Convexity of a Log Likelihood Function

Question

Goal

I would like to proof than the Negative Log Likelihood Function of Sample drawn from a Normal Distribution is convex.

Below a Figure showing an example of such function:

Motivation of this question is detailed at the end of the post.

Sketching the demonstration

What I did so far...

First I have written the likelihood function for a single observation:

$$\mathcal{L} (\mu, \sigma \mid x) = \frac{1}{\sqrt{2\pi\sigma^2} } e^{ -\frac{(x-\mu)^2}{2\sigma^2} }$$

For convenience I take the Negative Logarithm of the Likelihood function, I think it does not change the extremum because Logarithm is a monotonic function:

$$f(\mu, \sigma \mid x) = -\ln \mathcal{L} (\mu, \sigma \mid x) = \frac{1}{2}\ln(2\pi) + \ln(\sigma) +\frac{(x-\mu)^2}{2\sigma^2}$$

Then I can assess the Jacobian (check: 1 and 2):

$$ \mathbf{J}_f = \left[ \begin{matrix} -\frac{x-\mu}{\sigma^2}\\ -\frac{(x-\mu)^2 - \sigma^2}{\sigma^3} \end{matrix} \right] $$

And the Hessian (check 3, 4 and 5):

$$ \mathbf{H} = \left[ \begin{matrix} \frac{1}{\sigma^2} & \frac{2(x - \mu)}{\sigma^3} \\ \frac{2(x - \mu)}{\sigma^3} & \frac{3(x - \mu)^2 - \sigma^2}{\sigma^4} \end{matrix} \right] $$

Of the Negative Log Likelihood function.

Now, I compute the Hessian of the Negative Log Likelihood function for $N$ observations:

$$ \mathbf{A} = \frac{1}{N}\sum\limits_{i=1}^{N}\mathbf{H} = \left[ \begin{matrix} \frac{1}{\sigma^2} & \frac{2(\bar{x} - \mu)}{\sigma^3} \\ \frac{2(\bar{x} - \mu)}{\sigma^3} & \frac{\frac{3}{N}\sum\limits_{i=1}^{N}(x-\mu)^2 - \sigma^2}{\sigma^4} \end{matrix} \right] $$

If everything is right at this point:

Proving the function is convex is equivalent to prove than the Hessian is semi-positive definite;

Additionally I know that:

A semi-positive definite Matrix must have all its eigenvalues non-negative;
Because the Hessian Matrix is symmetric, all eigenvalues are real;

So if I prove than all eigenvalues are positive real numbers, then I can claim the function is convex. We can also check, as @LinAlg suggested, that both determinant and trace of Matrix $\mathbf{A}$ are positive:

$$ \begin{align} \det(\mathbf{A}) \geq 0 \Leftrightarrow & \frac{3}{N}\sum\limits_{i=1}^{N}(x-\mu)^2 - \sigma^2 - 4(\bar{x} - \mu)^2 \geq 0 \\ \operatorname{tr}(\mathbf{A}) \geq 0 \Leftrightarrow & \frac{3}{N}\sum\limits_{i=1}^{N}(x-\mu)^2 \geq 0 \end{align} $$

It is obvious that $\operatorname{tr}(\mathbf{A}) \geq 0$.

**Questions on the material**.
A) Write out the part of the convexity post from "I would like" to "did so far...".
B) In the convexity post, do these statements agree with the text? Answer yes or no for each, quoting the words that decide it: (i) The negative logarithm of the likelihood function is taken for convenience. (ii) The Hessian Matrix is described as not symmetric. (iii) Checking the determinant and trace of Matrix A was suggested by @LinAlg.

[Pixel coordinate listings]

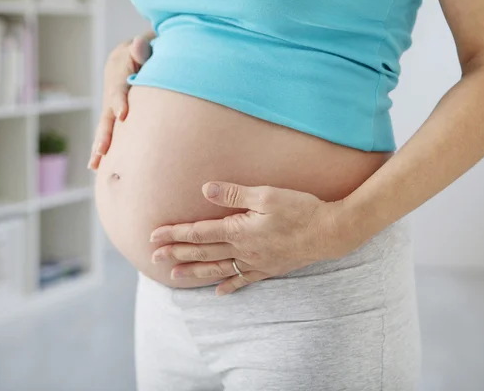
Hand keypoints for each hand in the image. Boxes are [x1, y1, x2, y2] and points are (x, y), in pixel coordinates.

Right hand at [88, 35, 152, 169]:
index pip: (118, 88)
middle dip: (105, 133)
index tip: (123, 115)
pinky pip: (109, 131)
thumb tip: (140, 46)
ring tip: (95, 164)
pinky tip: (98, 165)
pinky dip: (103, 146)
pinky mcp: (115, 114)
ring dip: (99, 145)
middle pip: (106, 113)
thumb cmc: (146, 49)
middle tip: (102, 150)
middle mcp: (111, 91)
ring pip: (105, 126)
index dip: (119, 100)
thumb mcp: (146, 44)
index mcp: (119, 71)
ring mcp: (111, 104)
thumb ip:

**Results in order**.
A)
I would like to proof than the Negative Log Likelihood Function of Sample drawn from a Normal Distribution is convex.

Below a Figure showing an example of such function:

Motivation of this question is detailed at the end of the post.

Sketching the demonstration

What I did so far...

B)
(i) Yes: "For convenience I take the Negative Logarithm of the Likelihood function"
(ii) No: "Because the Hessian Matrix is symmetric, all eigenvalues are real"
(iii) Yes: "as @LinAlg suggested, that both determinant and trace of Matrix $\mathbf{A}$ are positive"